I was a sophomore in high school, and I had a wonderful English and creative writing teacher. His name was Lenny Horowitz. I wrote an essay for his class, and he read it out loud in front of the other students and told everyone it was clever. Later I found out he went back into the staff lounge and told all my other teachers that I was a good writer. I was going through a time in my life when I was getting lots of messages every day about what I couldn’t do, what I was not good at. So this was the right message at the right time. That’s when I knew I wanted to be a writer.
However, there’s a big chasm between wanting to be something and actually being it. It took me quite a few years to get across it.
How did you feel when you heard you were going to be published for the first time?
Scared. Deeply scared. I had this sinking feeling that the novel would be released and no one would even notice. That not only would it not sell well, but nobody would even know it existed to be purchased. And that’s not exactly paranoia, because it happens all the time. I still remember when a good review of it came out in Publishers Weekly.
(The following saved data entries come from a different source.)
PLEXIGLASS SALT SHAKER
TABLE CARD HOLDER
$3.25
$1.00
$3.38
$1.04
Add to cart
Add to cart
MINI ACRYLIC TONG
Then I started to get excited.
If you could be any animal, what would you be?
A cat or a dog at my house. Of course, I know that’s not technically possible, because I can’t be myself and my own pet simultaneously. Then again, I can’t be an animal, so it’s all hypothetical anyway.
If being a pet at my house is against the rules, I’d like to be a bird of some sort. Especially a great heron or a condor, one of the birds that can soar for ages on air currents without even flapping their wings. I’ve always envied those who can fly.
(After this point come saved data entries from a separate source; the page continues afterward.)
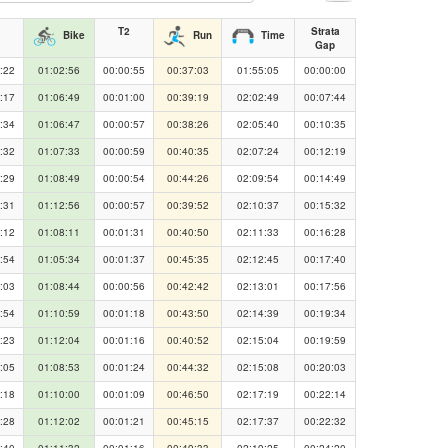
T2
Strata
Bike
Run
Time
Gap
:22
01:02:56
00:00:55
00:37:03
01:55:05
00:00:00
:17
01:06:49
00:01:00
00:39:19
02:02:49
00:07:44
:34
01:06:47
00:00:57
00:38:26
02:05:40
00:10:35
:32
01:07:33
00:00:59
00:40:35
02:07:24
00:12:19
:29
01:08:49
00:00:54
00:44:26
02:09:54
00:14:49
:31
01:12:56
00:00:57
00:39:52
02:10:37
00:15:32
:12
01:08:11
00:01:31
00:40:50
02:11:33
00:16:28
:54
01:05:34
00:01:37
00:45:35
02:12:45
00:17:40
:03
01:08:44
00:00:56
00:42:42
02:13:01
00:17:56
:54
01:10:59
00:01:18
00:43:50
02:14:39
00:19:34
:23
01:12:04
00:01:16
00:40:52
02:15:04
00:19:59
:05
01:08:53
00:01:24
00:44:32
02:15:08
00:20:03
:18
01:10:00
00:01:09
00:46:50
02:17:19
00:22:14
:28
01:12:02
00:01:21
00:45:15
02:17:37
00:22:32
:40
01:11:32
00:01:16
00:49:33
02:19:25
00:24:20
Is there a movie or book you would love to live in or visit?
It may sound like a strange answer, but… no. Because I like books that tackle tough subjects. And of course: no conflict, no story. So I loved Flowers For Algernon, Of Mice and Men, and more recently The Book Thief… but I wouldn’t want to live there. That’s the joy of a book, the way I see it. We get to visit places on the page, places we know we wouldn’t ever really want to go. It’s a safe way to “travel” and experience.
What three things can you not live without?
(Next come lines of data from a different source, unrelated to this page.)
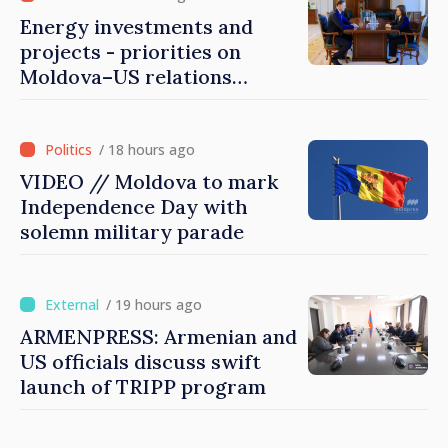
Energy investments and
projects - priorities on
Moldova–US relations
agenda
/ 18 hours ago
VIDEO // Moldova to mark
Independence Day with
solemn military parade
/ 19 hours ago
ARMENPRESS: Armenian and
US officials discuss swift
launch of TRIPP program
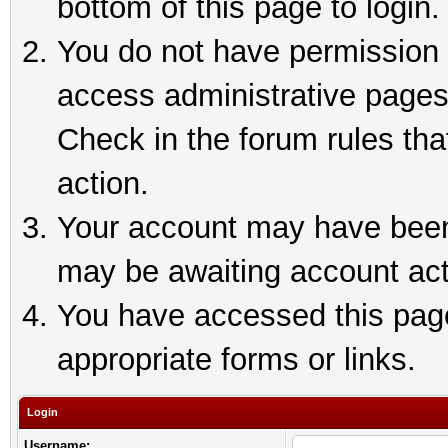
bottom of this page to login.
You do not have permission t
access administrative pages
Check in the forum rules tha
action.
Your account may have been 
may be awaiting account act
You have accessed this page 
appropriate forms or links.
Login
Username:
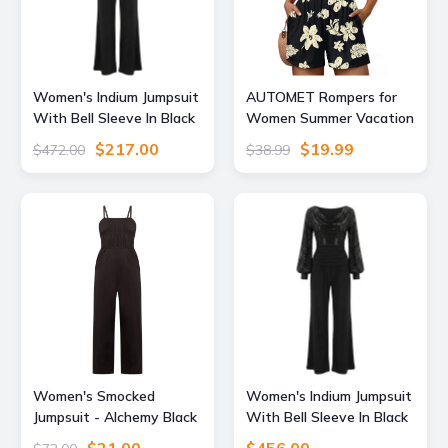
Women's Indium Jumpsuit
AUTOMET Rompers for
With Bell Sleeve In Black
Women Summer Vacation
Extra Small Atom Label
Beach Outfits Black L
$217.00
$19.99
$472.00
$38.99
Women's Smocked
Women's Indium Jumpsuit
Jumpsuit - Alchemy Black
With Bell Sleeve In Black
Extra Small Known
Sequin & Black Medium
1) Nature. I get a bit squirrelly if I don’t get outdoors now and then. I love to hike and kayak and camp in my little campervan, and it seems to put me back together emotionally.
2) My work. I’m happier when I write than when I don’t.
3) Home. My home is sanctuary-like for me, and I can’t imagine not having this safe place to come back to.
That said, really the three things I can’t live without are food, water, and shelter, and if I lost any or all of the above, I would survive. But they are important to me, so they are the things I would least want to lose.
What are your thoughts on e-books versus hard copies?
I’m for them. Both, actually. About 95% of my book sales these days are in Kindle ebook format, so I’m not about to complain about ebooks. Plus, I find people who do complain about them slightly suspect. After all, you have your choice. If you want paper, buy paper. The idea that ebooks will somehow destroy paper books and cause them never to exist again strikes me as a bit silly. I’m old enough to remember when the same hand-wringing was going on over audio, if you can believe such a thing.
For myself and my own reading, I like both. Different formats for different times.
Another thought on that: An awful lot of people say the same sentence to me on the subject. They say, “I like the feel of a book in my hands.” That’s all well and good, but when I ask if they’ve ever tried e-reading, the vast majority say no. So now that’s not so good. Now that’s what we call “contempt prior to investigation.” To compare two things, you have to have tried both.
I wish more older people would discover the e-reader, because they’re great for older eyes.The font is adjustable.
I guess that’s one of those subjects where you don’t want to get me started.